#### Exercise description
All of the entries are to be printed exactly as they appear.

START Entries provided

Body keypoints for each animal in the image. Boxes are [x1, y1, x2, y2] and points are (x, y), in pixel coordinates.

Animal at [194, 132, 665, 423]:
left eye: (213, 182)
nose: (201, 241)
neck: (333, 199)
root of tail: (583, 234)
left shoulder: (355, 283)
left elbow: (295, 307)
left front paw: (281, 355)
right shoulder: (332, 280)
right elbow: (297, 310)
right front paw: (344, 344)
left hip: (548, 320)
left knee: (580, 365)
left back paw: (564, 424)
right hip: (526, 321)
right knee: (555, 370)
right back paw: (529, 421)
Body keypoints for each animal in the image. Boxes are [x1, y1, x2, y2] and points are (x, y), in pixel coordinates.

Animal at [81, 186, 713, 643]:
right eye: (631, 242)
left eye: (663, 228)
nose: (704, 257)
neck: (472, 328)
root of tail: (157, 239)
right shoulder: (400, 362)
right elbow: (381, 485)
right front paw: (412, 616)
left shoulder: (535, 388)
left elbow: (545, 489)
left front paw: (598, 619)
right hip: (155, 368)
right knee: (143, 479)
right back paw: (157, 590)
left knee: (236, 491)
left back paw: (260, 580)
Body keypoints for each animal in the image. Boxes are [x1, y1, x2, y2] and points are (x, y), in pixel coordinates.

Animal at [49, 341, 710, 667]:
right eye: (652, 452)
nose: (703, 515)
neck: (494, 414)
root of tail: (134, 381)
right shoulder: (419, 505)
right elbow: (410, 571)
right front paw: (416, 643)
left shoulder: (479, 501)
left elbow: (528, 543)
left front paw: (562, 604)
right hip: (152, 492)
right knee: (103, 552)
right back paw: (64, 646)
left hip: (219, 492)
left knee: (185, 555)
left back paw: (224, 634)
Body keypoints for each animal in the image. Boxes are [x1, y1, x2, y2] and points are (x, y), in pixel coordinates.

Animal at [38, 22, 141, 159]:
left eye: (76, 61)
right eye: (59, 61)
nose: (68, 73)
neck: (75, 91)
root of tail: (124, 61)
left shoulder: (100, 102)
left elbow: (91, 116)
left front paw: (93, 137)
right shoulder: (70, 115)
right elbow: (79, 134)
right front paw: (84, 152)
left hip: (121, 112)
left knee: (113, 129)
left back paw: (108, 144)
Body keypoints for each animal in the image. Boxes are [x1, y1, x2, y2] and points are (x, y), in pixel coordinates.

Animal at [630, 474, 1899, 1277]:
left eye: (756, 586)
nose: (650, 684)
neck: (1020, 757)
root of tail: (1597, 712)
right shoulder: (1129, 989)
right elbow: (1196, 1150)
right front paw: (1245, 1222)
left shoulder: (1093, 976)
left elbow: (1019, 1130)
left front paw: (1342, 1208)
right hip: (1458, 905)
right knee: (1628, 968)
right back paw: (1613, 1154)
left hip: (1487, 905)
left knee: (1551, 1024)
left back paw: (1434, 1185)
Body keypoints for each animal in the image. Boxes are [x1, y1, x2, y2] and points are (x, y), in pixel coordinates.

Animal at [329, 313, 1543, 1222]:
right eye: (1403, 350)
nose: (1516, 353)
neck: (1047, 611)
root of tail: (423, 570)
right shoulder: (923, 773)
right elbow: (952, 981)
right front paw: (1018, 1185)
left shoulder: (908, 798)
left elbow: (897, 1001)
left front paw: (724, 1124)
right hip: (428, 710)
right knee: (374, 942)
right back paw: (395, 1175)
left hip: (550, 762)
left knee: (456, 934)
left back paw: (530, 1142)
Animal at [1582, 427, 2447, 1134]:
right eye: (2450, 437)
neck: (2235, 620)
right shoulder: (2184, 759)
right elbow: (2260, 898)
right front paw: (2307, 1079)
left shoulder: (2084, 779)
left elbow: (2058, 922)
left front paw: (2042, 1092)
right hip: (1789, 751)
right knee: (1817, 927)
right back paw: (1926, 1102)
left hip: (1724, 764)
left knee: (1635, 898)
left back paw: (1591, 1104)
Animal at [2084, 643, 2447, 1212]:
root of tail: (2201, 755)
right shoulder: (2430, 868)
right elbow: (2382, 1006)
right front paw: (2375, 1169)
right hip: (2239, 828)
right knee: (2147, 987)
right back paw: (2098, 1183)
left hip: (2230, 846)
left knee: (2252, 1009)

END Entries provided

#### The completed task
Body keypoints for each animal in the image. Boxes are [x1, y1, x2, y2] and points are (x, y), in pixel coordinates.

Animal at [194, 132, 665, 423]:
left eye: (213, 182)
nose: (201, 241)
neck: (333, 199)
root of tail: (583, 234)
left shoulder: (355, 283)
left elbow: (295, 307)
left front paw: (281, 355)
right shoulder: (332, 280)
right elbow: (297, 310)
right front paw: (344, 344)
left hip: (548, 320)
left knee: (580, 365)
left back paw: (564, 424)
right hip: (526, 321)
right knee: (555, 370)
right back paw: (529, 421)
Body keypoints for each animal in the image. Boxes are [x1, y1, x2, y2] and points are (x, y), in pixel coordinates.

Animal at [81, 186, 713, 643]:
right eye: (631, 242)
left eye: (663, 228)
nose: (704, 257)
neck: (472, 328)
root of tail: (157, 239)
right shoulder: (400, 362)
right elbow: (381, 485)
right front paw: (412, 616)
left shoulder: (535, 388)
left elbow: (545, 489)
left front paw: (598, 619)
right hip: (155, 368)
right knee: (143, 479)
right back paw: (157, 590)
left knee: (236, 491)
left back paw: (260, 580)
Body keypoints for each animal in the image. Boxes are [x1, y1, x2, y2] and points are (x, y), in pixel coordinates.

Animal at [49, 341, 710, 667]:
right eye: (652, 452)
nose: (703, 515)
neck: (494, 414)
root of tail: (134, 381)
right shoulder: (419, 505)
right elbow: (410, 571)
right front paw: (416, 643)
left shoulder: (479, 501)
left elbow: (528, 543)
left front paw: (562, 604)
right hip: (152, 492)
right knee: (103, 552)
right back paw: (64, 646)
left hip: (219, 492)
left knee: (185, 555)
left back paw: (224, 634)
Body keypoints for each animal in the image. Boxes are [x1, y1, x2, y2] and points are (x, y), in pixel coordinates.

Animal at [38, 22, 141, 159]:
left eye: (76, 61)
right eye: (59, 61)
nose: (68, 73)
neck: (75, 91)
root of tail: (124, 61)
left shoulder: (100, 102)
left elbow: (91, 116)
left front paw: (93, 137)
right shoulder: (70, 115)
right elbow: (79, 134)
right front paw: (84, 152)
left hip: (121, 112)
left knee: (113, 129)
left back paw: (108, 144)
Body keypoints for each animal in the image. Boxes are [x1, y1, x2, y2] and points are (x, y), in pixel coordinates.

Animal at [630, 474, 1899, 1277]:
left eye: (756, 586)
nose: (650, 684)
neck: (1020, 757)
root of tail: (1597, 712)
right shoulder: (1129, 989)
right elbow: (1196, 1150)
right front paw: (1245, 1222)
left shoulder: (1093, 976)
left elbow: (1019, 1130)
left front paw: (1342, 1208)
right hip: (1458, 905)
right knee: (1628, 968)
right back paw: (1613, 1154)
left hip: (1487, 905)
left knee: (1551, 1024)
left back paw: (1434, 1185)
Body keypoints for each animal in the image. Boxes are [x1, y1, x2, y2] and points are (x, y), in pixel coordinates.

Animal at [329, 313, 1543, 1222]:
right eye: (1403, 350)
nose: (1516, 353)
neck: (1047, 611)
root of tail: (423, 570)
right shoulder: (923, 773)
right elbow: (952, 981)
right front paw: (1018, 1185)
left shoulder: (908, 798)
left elbow: (897, 1001)
left front paw: (724, 1124)
right hip: (428, 710)
right knee: (374, 942)
right back paw: (395, 1175)
left hip: (550, 762)
left knee: (456, 934)
left back paw: (530, 1142)
Animal at [1582, 427, 2447, 1134]:
right eye: (2450, 437)
neck: (2235, 620)
right shoulder: (2184, 759)
right elbow: (2260, 898)
right front paw: (2307, 1079)
left shoulder: (2084, 779)
left elbow: (2058, 922)
left front paw: (2042, 1092)
right hip: (1789, 751)
right knee: (1817, 927)
right back paw: (1926, 1102)
left hip: (1724, 764)
left knee: (1635, 898)
left back paw: (1591, 1104)
Animal at [2084, 643, 2447, 1212]:
root of tail: (2201, 755)
right shoulder: (2430, 868)
right elbow: (2382, 1006)
right front paw: (2375, 1169)
right hip: (2239, 828)
right knee: (2147, 987)
right back paw: (2098, 1183)
left hip: (2230, 846)
left knee: (2252, 1009)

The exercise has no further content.